[Task instructions]: One part of the entries below is wanted: the lines from the one containing "[168,310,181,322] a -> [104,272,127,284] the" through the one containing "[350,305,555,327] 2D building". Write those out exactly and nothing else.

[Given data]:
== == ==

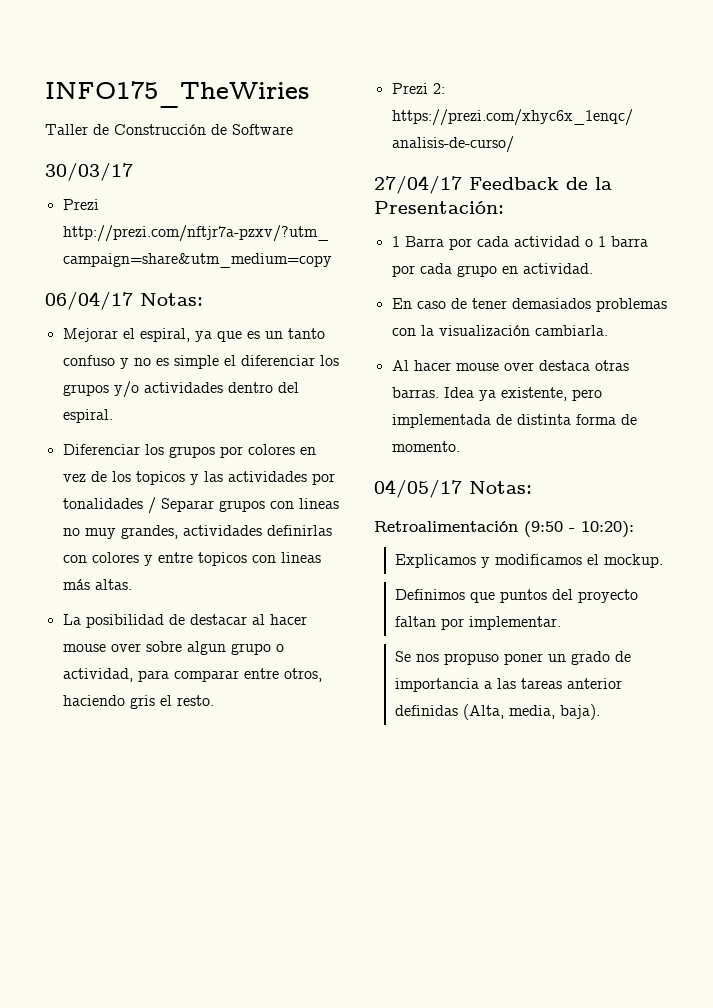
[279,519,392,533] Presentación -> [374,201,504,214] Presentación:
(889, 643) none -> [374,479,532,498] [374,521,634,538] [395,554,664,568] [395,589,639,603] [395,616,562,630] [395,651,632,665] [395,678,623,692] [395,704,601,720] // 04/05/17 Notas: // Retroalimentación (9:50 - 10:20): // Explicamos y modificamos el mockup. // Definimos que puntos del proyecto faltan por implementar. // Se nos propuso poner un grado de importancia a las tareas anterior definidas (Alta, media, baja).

== == ==

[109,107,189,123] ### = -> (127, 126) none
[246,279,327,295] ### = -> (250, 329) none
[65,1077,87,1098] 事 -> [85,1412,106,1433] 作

== == ==

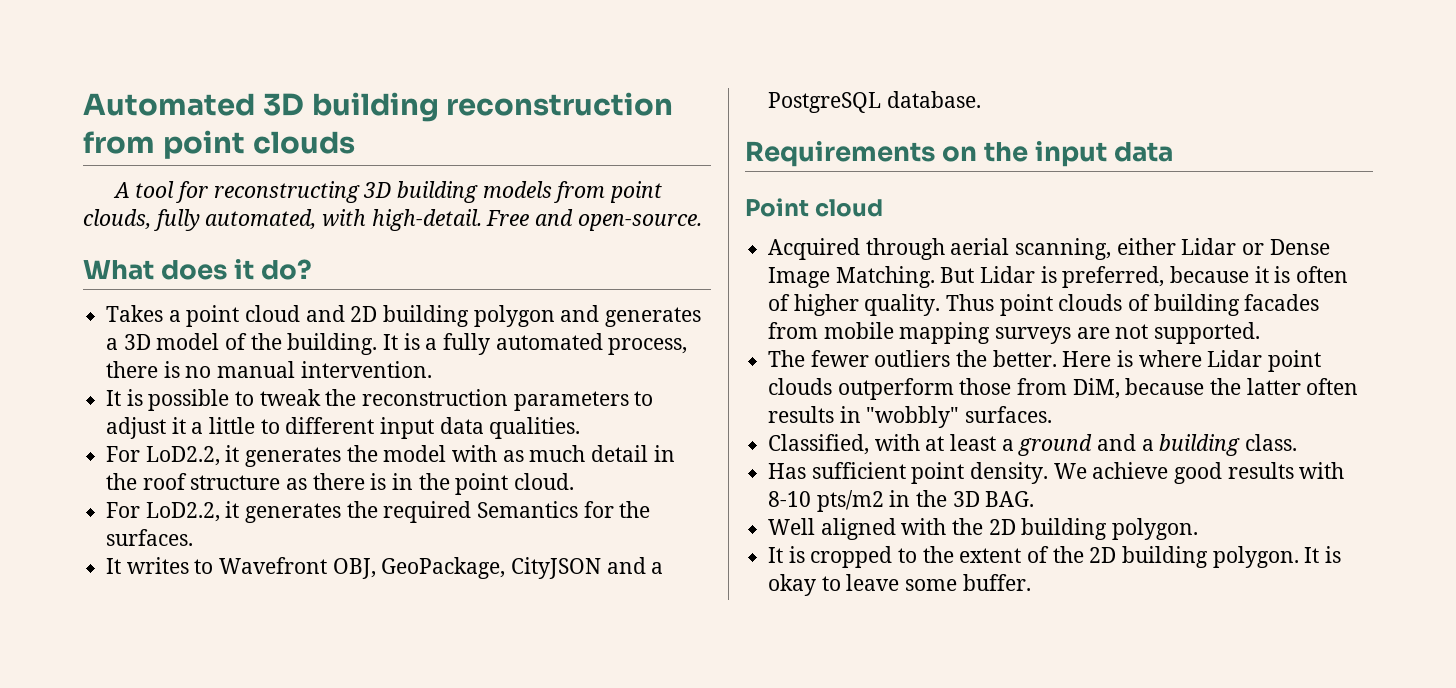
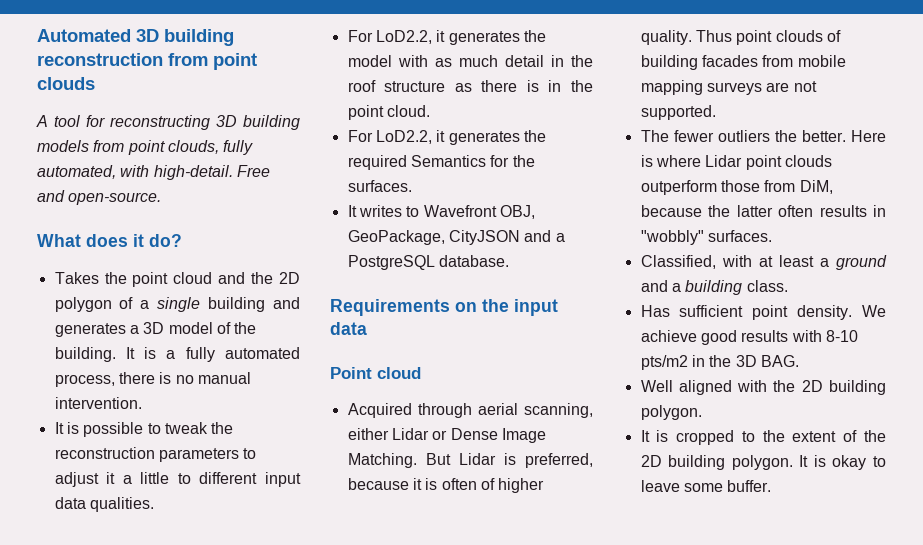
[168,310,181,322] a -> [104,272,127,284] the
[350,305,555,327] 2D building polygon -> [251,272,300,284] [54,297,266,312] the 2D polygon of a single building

== == ==

[Response to the task]:
[168,310,181,322] a -> [104,272,127,284] the
[350,305,555,327] 2D building polygon -> [251,272,300,284] [54,297,266,312] the 2D polygon of a single building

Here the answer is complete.